(Dataset excerpts)
----
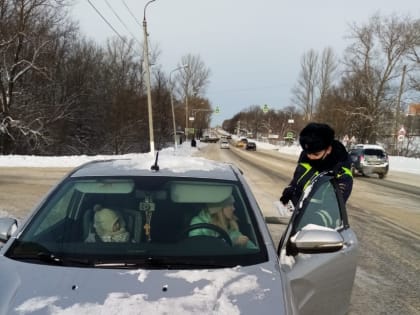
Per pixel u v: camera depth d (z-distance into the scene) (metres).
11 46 33.16
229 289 2.29
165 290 2.25
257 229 2.96
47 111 35.94
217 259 2.63
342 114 58.59
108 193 3.20
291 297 2.35
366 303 5.01
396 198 14.91
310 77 81.75
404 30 52.62
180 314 2.06
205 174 3.47
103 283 2.30
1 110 32.22
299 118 108.44
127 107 44.41
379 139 55.44
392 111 53.72
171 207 3.08
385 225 9.84
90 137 43.59
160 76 59.62
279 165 31.95
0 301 2.16
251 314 2.10
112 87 46.28
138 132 46.25
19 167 21.42
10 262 2.57
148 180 3.32
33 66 32.50
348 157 4.21
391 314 4.71
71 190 3.26
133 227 2.93
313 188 3.21
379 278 5.95
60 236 2.85
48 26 35.47
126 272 2.44
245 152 60.59
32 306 2.09
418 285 5.70
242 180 3.52
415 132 56.28
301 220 3.12
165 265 2.56
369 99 54.81
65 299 2.15
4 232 2.98
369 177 24.44
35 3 32.66
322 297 2.93
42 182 15.33
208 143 105.56
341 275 3.10
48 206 3.14
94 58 46.84
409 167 34.16
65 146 39.56
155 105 55.12
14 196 11.86
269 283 2.39
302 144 4.13
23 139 34.16
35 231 2.90
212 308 2.12
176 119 80.12
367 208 12.36
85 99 42.47
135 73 51.59
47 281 2.32
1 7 32.03
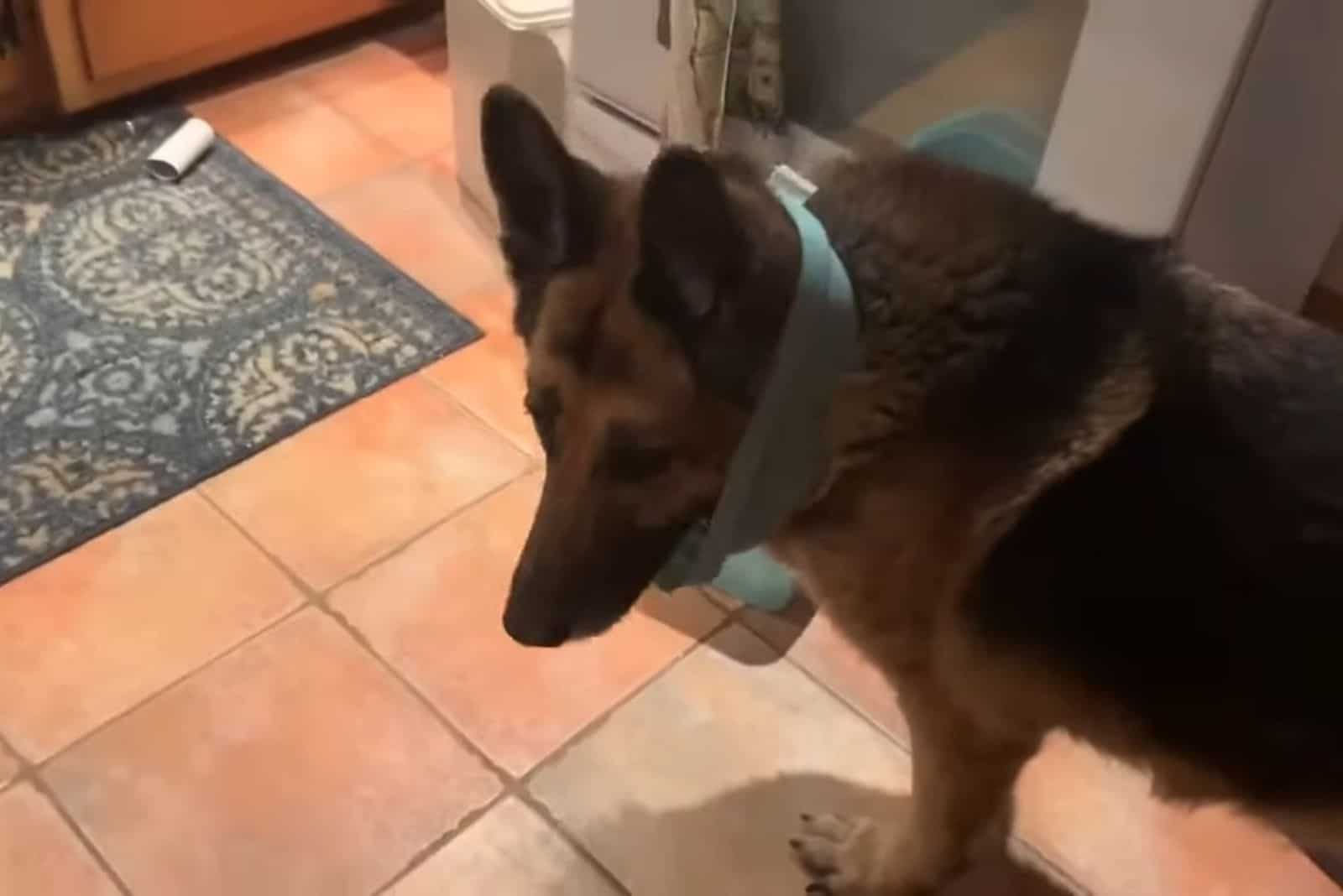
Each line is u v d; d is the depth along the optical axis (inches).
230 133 108.3
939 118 73.6
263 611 72.1
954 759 53.1
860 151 63.8
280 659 69.7
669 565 48.1
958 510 44.5
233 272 94.4
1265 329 43.4
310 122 110.3
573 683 69.5
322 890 60.4
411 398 85.6
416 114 112.1
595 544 44.3
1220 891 62.4
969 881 62.2
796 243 41.7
----
▶ **Required work**:
Show the lines in the entries above that include the string "depth".

▶ **Result of the exercise**:
Per pixel u v: camera depth d (z-distance into the scene) (metres).
Each line is u v d; d is the depth along the optical axis (inches).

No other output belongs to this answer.